WORK TO COMPLETE: Nothing is needed except the lines below that run from the one with "thumb mcp: (152, 106)" through the one with "pinky dip: (186, 209)", repeated exactly.

SUPPLIED RECORDS:
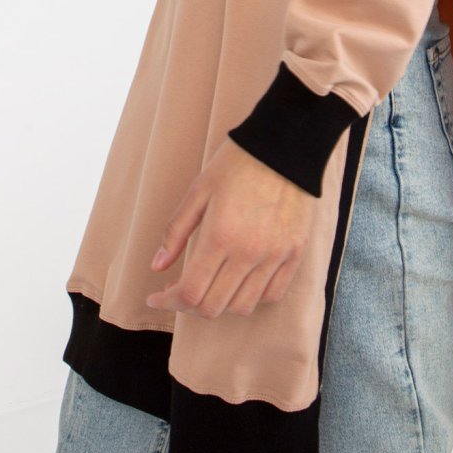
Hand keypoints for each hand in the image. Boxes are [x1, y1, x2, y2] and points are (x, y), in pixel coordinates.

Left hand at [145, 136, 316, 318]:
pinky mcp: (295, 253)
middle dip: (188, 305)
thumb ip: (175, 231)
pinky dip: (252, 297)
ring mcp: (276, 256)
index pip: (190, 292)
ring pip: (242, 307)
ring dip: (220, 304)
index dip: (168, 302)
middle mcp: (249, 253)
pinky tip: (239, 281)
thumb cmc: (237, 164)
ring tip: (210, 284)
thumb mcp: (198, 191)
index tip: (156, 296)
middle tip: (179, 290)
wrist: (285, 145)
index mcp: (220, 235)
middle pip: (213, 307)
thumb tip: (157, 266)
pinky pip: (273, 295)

==

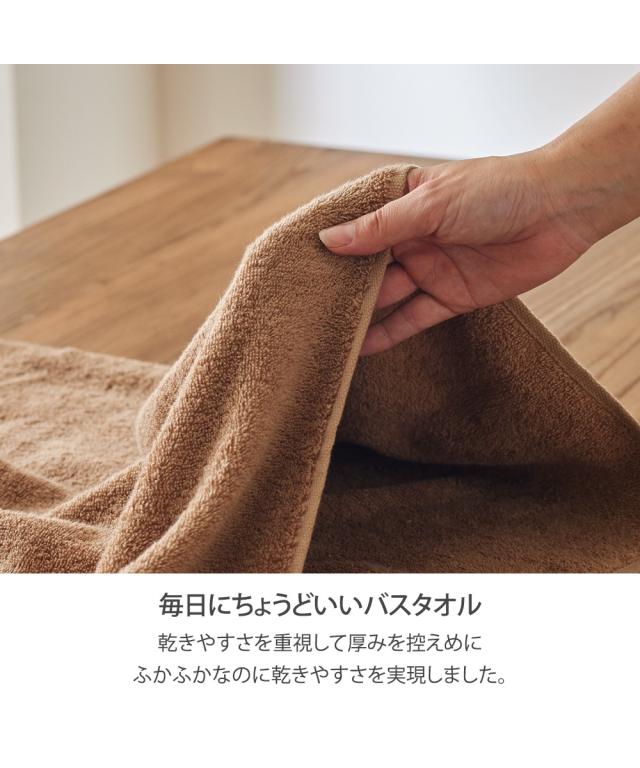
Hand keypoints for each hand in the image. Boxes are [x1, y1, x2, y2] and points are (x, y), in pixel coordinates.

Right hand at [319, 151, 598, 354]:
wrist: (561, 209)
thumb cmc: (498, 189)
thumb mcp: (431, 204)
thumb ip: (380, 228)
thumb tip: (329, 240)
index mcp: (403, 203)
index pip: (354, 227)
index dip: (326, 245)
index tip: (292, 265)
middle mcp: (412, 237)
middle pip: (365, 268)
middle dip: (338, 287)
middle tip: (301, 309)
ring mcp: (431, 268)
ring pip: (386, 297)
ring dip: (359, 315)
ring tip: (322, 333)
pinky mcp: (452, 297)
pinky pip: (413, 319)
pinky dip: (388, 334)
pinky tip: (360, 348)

--

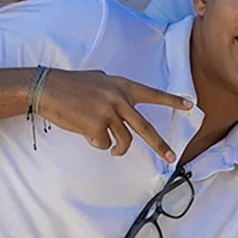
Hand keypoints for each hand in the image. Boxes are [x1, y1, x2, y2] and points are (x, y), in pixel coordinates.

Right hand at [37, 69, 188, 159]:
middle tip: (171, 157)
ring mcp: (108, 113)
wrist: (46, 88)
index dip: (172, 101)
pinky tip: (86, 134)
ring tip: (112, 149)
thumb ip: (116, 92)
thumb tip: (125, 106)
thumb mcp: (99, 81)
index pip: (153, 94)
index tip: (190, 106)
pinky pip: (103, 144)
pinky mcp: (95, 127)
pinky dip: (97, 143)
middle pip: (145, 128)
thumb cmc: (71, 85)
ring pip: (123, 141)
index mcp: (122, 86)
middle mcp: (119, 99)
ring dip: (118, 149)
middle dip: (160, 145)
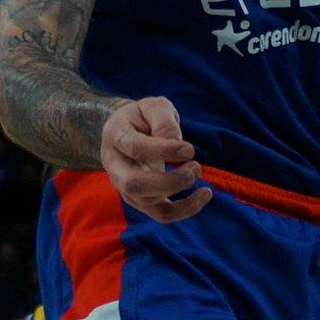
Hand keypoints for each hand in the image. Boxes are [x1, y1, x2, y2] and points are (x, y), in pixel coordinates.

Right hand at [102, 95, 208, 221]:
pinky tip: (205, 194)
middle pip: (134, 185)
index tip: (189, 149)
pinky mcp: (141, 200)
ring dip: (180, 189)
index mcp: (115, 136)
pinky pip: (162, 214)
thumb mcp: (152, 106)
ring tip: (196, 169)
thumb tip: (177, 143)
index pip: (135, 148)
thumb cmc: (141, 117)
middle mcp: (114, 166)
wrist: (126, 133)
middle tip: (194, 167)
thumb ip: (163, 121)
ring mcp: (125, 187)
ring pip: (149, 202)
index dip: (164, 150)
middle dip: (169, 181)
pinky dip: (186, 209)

PROBLEM SOLUTION:
thumb mcp: (152, 106)
ring tip: (196, 169)
thumb tip: (177, 143)
index pip: (135, 148)
thumb cmc: (141, 117)
middle mcp: (114, 166)
wrist: (126, 133)
middle tip: (194, 167)
thumb ip: (163, 121)
ring mcp: (125, 187)
ring pip: (149, 202)
index dip: (164, 150)
middle dip: (169, 181)
pinky dip: (186, 209)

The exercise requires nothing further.